Genomics Can Improve Health Care--Right Now

A unique clinic in Strasburg, Pa., shows the way
By Kevin A. Strauss | Nov 17, 2015





Shunyu Fan ©iStock.com
A tale of three sisters offers a glimpse into how, with the right systems in place, genomics research can already be applied to alleviate human suffering.
In January 2007 Jesse and Anna, members of an Old Order Amish settlement in Pennsylvania, brought their daughter Esther to the Clinic for Special Children in Strasburg, Pa. (For privacy, pseudonyms are used for all children mentioned in this article.) Esther, just a few hours old, was born with inflamed skin, patchy hair loss and a swollen liver—telltale signs of Omenn syndrome, a rare and lethal form of severe combined immune deficiency.

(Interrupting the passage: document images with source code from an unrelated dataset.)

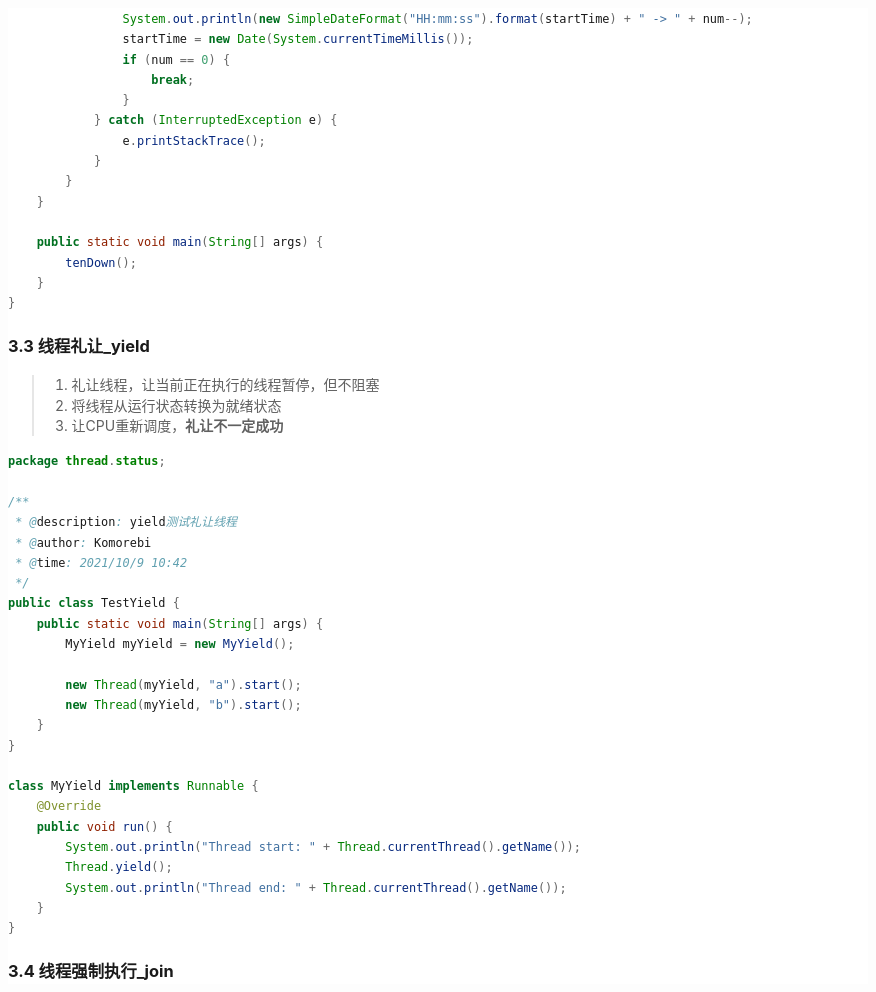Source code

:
 ```java
                System.out.println(new SimpleDateFormat("HH:mm:ss").format(startTime) + " -> " + num--);
                startTime = new Date(System.currentTimeMillis());
                if (num == 0) {
                    break;
                }
            } catch (InterruptedException e) {
                e.printStackTrace();
            }
        }
    }

    public static void main(String[] args) {
        tenDown();
    }
}
```

### 3.3 线程礼让_yield

> 1. 礼让线程，让当前正在执行的线程暂停，但不阻塞
> 2. 将线程从运行状态转换为就绪状态
> 3. 让CPU重新调度，**礼让不一定成功**

```java
package thread.status;

/**
 * @description: yield测试礼让线程
 * @author: Komorebi
 * @time: 2021/10/9 10:42
 */
public class TestYield {
    public static void main(String[] args) {
        MyYield myYield = new MyYield();

        new Thread(myYield, "a").start();
        new Thread(myYield, "b").start();
    }
}

class MyYield implements Runnable {
    @Override
    public void run() {
        System.out.println("Thread start: " + Thread.currentThread().getName());
        Thread.yield();
        System.out.println("Thread end: " + Thread.currentThread().getName());
    }
}
```

### 3.4 线程强制执行_join
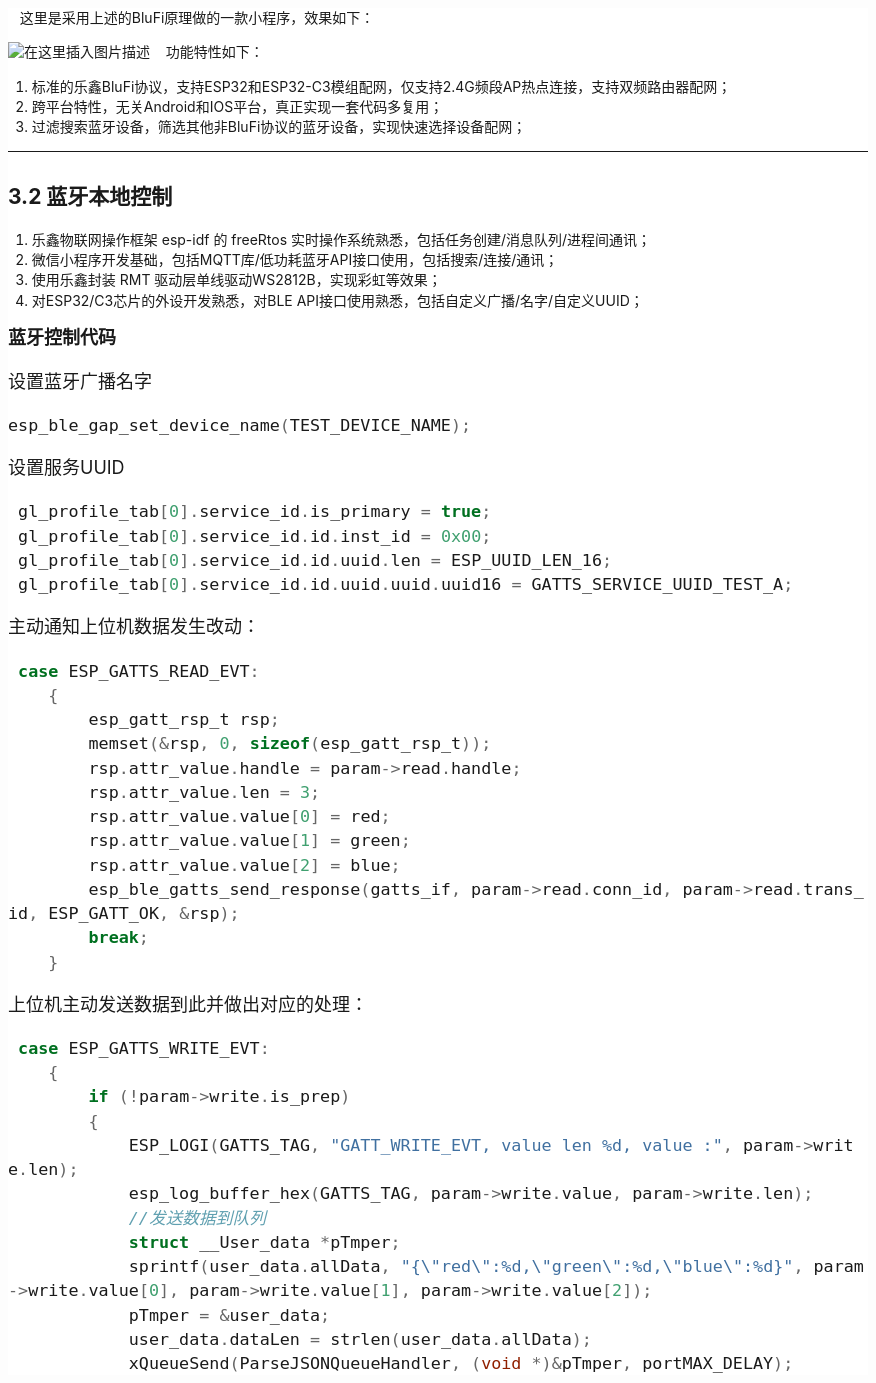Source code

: &nbsp;&nbsp;&nbsp;这里是采用上述的BluFi原理做的一款小程序，效果如下：

![在这里插入图片描述](https://img-blog.csdnimg.cn/20210413105116429.png)
&nbsp;&nbsp;&nbsp;功能特性如下：

  1. 标准的乐鑫BluFi协议，支持ESP32和ESP32-C3模组配网，仅支持2.4G频段AP热点连接，支持双频路由器配网；
  2. 跨平台特性，无关Android和IOS平台，真正实现一套代码多复用；
  3. 过滤搜索蓝牙设备，筛选其他非BluFi协议的蓝牙设备，实现快速选择设备配网；

----------------

## 3.2 蓝牙本地控制

1. 乐鑫物联网操作框架 esp-idf 的 freeRtos 实时操作系统熟悉，包括任务创建/消息队列/进程间通讯；
2. 微信小程序开发基础，包括MQTT库/低功耗蓝牙API接口使用，包括搜索/连接/通讯；
3. 使用乐鑫封装 RMT 驱动层单线驱动WS2812B，实现彩虹等效果；
4. 对ESP32/C3芯片的外设开发熟悉，对BLE API接口使用熟悉，包括自定义广播/名字/自定义UUID；

<font size=4>**蓝牙控制代码**

设置蓝牙广播名字

```c
esp_ble_gap_set_device_name(TEST_DEVICE_NAME);
```

设置服务UUID

```c
 gl_profile_tab[0].service_id.is_primary = true;
 gl_profile_tab[0].service_id.id.inst_id = 0x00;
 gl_profile_tab[0].service_id.id.uuid.len = ESP_UUID_LEN_16;
 gl_profile_tab[0].service_id.id.uuid.uuid.uuid16 = GATTS_SERVICE_UUID_TEST_A;
```

主动通知上位机数据发生改动：

```c
 case ESP_GATTS_READ_EVT:
    {
        esp_gatt_rsp_t rsp;
        memset(&rsp, 0, sizeof(esp_gatt_rsp_t));
        rsp.attr_value.handle = param->read.handle;
        rsp.attr_value.len = 3;
        rsp.attr_value.value[0] = red;
        rsp.attr_value.value[1] = green;
        rsp.attr_value.value[2] = blue;
        esp_ble_gatts_send_response(gatts_if, param->read.conn_id, param->read.trans_id, ESP_GATT_OK, &rsp);
        break;
    }
```

上位机主动发送数据到此并做出对应的处理：

```c
 case ESP_GATTS_WRITE_EVT:
    {
        if (!param->write.is_prep)
        {
            ESP_LOGI(GATTS_TAG, "GATT_WRITE_EVT, value len %d, value :", param->write.len);
            esp_log_buffer_hex(GATTS_TAG, param->write.value, param->write.len);
            //发送数据到队列
            struct __User_data *pTmper;
            sprintf(user_data.allData, "{\"red\":%d,\"green\":%d,\"blue\":%d}", param->write.value[0], param->write.value[1], param->write.value[2]);
            pTmper = &user_data;
            user_data.dataLen = strlen(user_data.allData);
            xQueueSend(ParseJSONQueueHandler, (void *)&pTmper, portMAX_DELAY);
```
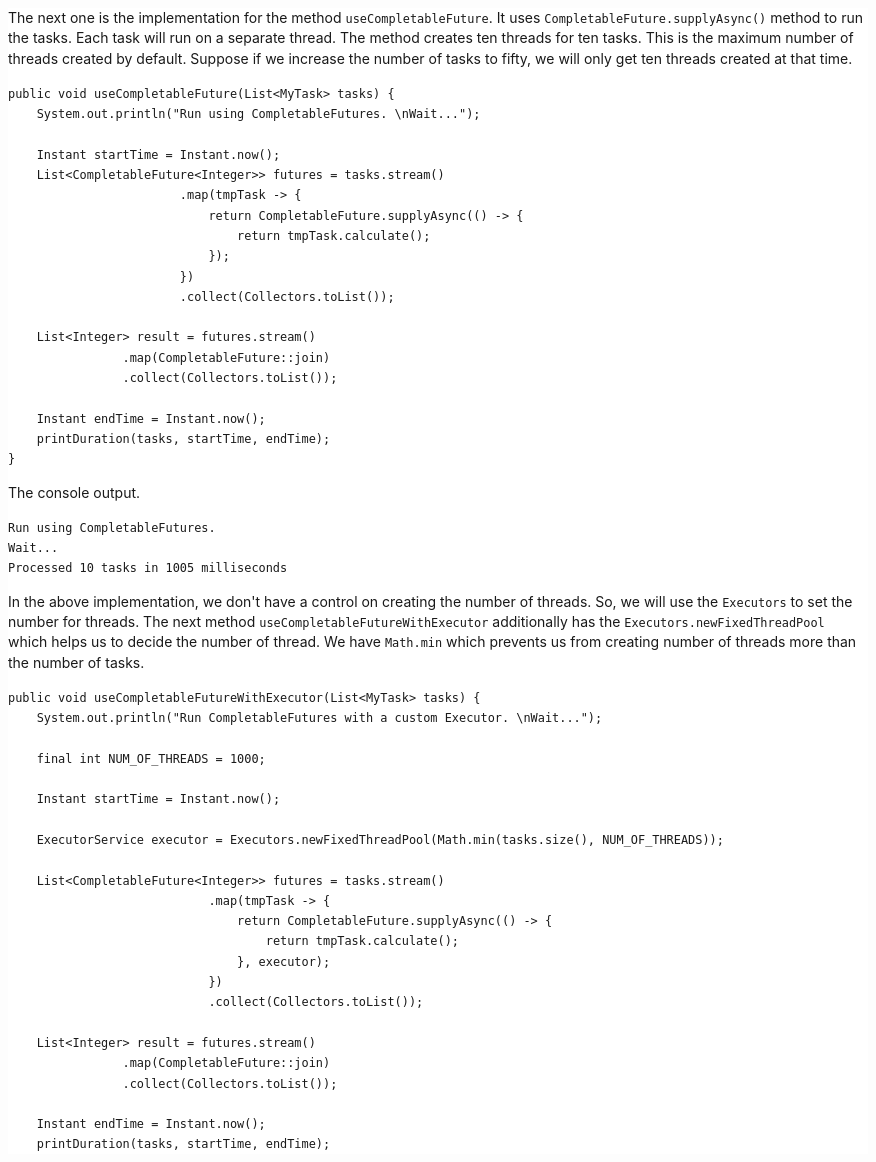 The next one is the implementation for the method `useCompletableFuture`.  It uses `CompletableFuture.supplyAsync()` method to run the tasks. Each task will run on a separate thread. The method creates ten threads for ten tasks. This is the maximum number of threads created by default. Suppose if we increase the number of tasks to fifty, we will only get ten threads created at that time.

```
public void useCompletableFuture(List<MyTask> tasks) {
	System.out.println("Run using CompletableFutures. \nWait...");

	Instant startTime = Instant.now();
	List<CompletableFuture<Integer>> futures = tasks.stream()
						.map(tmpTask -> {
							return CompletableFuture.supplyAsync(() -> {
								return tmpTask.calculate();
							});
						})
						.collect(Collectors.toList());

	List<Integer> result = futures.stream()
				.map(CompletableFuture::join)
				.collect(Collectors.toList());

	Instant endTime = Instant.now();
	printDuration(tasks, startTime, endTime);
}
```

The console output.

```
Run using CompletableFutures.
Wait...
Processed 10 tasks in 1005 milliseconds
```

In the above implementation, we don't have a control on creating the number of threads. So, we will use the `Executors` to set the number for threads. The next method `useCompletableFutureWithExecutor` additionally has the `Executors.newFixedThreadPool` which helps us to decide the number of thread. We have `Math.min` which prevents us from creating number of threads more than the number of tasks.


```
public void useCompletableFutureWithExecutor(List<MyTask> tasks) {
	System.out.println("Run CompletableFutures with a custom Executor. \nWait...");

	final int NUM_OF_THREADS = 1000;

	Instant startTime = Instant.now();

	ExecutorService executor = Executors.newFixedThreadPool(Math.min(tasks.size(), NUM_OF_THREADS));

	List<CompletableFuture<Integer>> futures = tasks.stream()
							.map(tmpTask -> {
								return CompletableFuture.supplyAsync(() -> {
									return tmpTask.calculate();
								}, executor);
							})
							.collect(Collectors.toList());

	List<Integer> result = futures.stream()
				.map(CompletableFuture::join)
				.collect(Collectors.toList());

	Instant endTime = Instant.now();
	printDuration(tasks, startTime, endTime);
```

Our clinic
is a shelter for children like Esther, who enter the world facing dangerous genetic risks.
Esther’s sister Mary was born 14 years earlier, in 1993, and lived out a short life of misery marked by infections, needles, ventilators and feeding tubes. She died of pneumonia before a specific diagnosis could be confirmed and left behind a shattered family with more than $400,000 of hospital bills.
Esther’s life would be different. From her first hours, she had a medical home where her care was informed by a deep but pragmatic understanding of biology, culture and the places where they meet. Using advanced molecular techniques, our laboratory director, Erik Puffenberger, rapidly homed in on Esther’s genetic diagnosis (recombination-activating gene 1, RAG1) and proved that her sister Mary succumbed to the same condition. Using these same molecular data, Puffenberger identified an ideal bone marrow transplant donor among Esther’s siblings that enabled her to have a lifesaving transplant at 65 days of age. The entire process—from clinical presentation to genetic diagnosis to donor identification—took less than two weeks, saved the family about $80,000 and cleared the path to a cure.


Severe combined immune deficiency (SCID), first recognized in 1950, encompasses a variety of genetic disorders that render the immune system powerless. Without radical treatment in the form of bone marrow–cell transplant, children with SCID inevitably die from infections by two years of age. In 1972 a paper in The Lancet described the first specific protein deficiency linked to SCID, an enzyme called adenosine deaminase. In the years that followed immunogenetics research advanced at an explosive pace. Doctors today know of 18 different molecular causes of SCID, four of which are found in high prevalence among the Amish and Mennonites of North America (collectively called “Plain” people). And yet as this knowledge unfolded, 26 of 41 (63 percent) Plain children born with SCID died by two years of age because of late diagnosis, geographic and cultural isolation, and unaffordable access to care. It was not the research community but anguished parents—people like Jesse and Anna—who brought this problem to our front door.
Esther is now eight years old and healthy. In May 2013 her baby sister Annie arrived. Using blood from the umbilical cord, we diagnosed Annie with Omenn syndrome at four hours of age for a cost of less than $50. Annie’s father peered anxiously over the shoulders of our laboratory team as they inspected molecular markers to identify a bone marrow donor for this daughter. Annie was successfully transplanted in the first month of life and has thrived ever since.
This tale of three sisters, rising from a community’s tragic history, is a paradigm of how genomics can shape the everyday delivery of medical care. These three Amish sisters give us a peek into the future of genomics, which has the power to make the healing arts preemptive rather than reactive. Progress along this track must be measured one patient at a time, and in terms people understand. For this family, help did not come in the form of new knowledge but from choices made about how to use what we know. Applying molecular tools to the task was not so much an innovative as a sensible thing to do.
Kevin A. Strauss, who earned his MD degree from Harvard Medical School, is the medical director of the Clinic for Special Children, in Strasburg, Pa.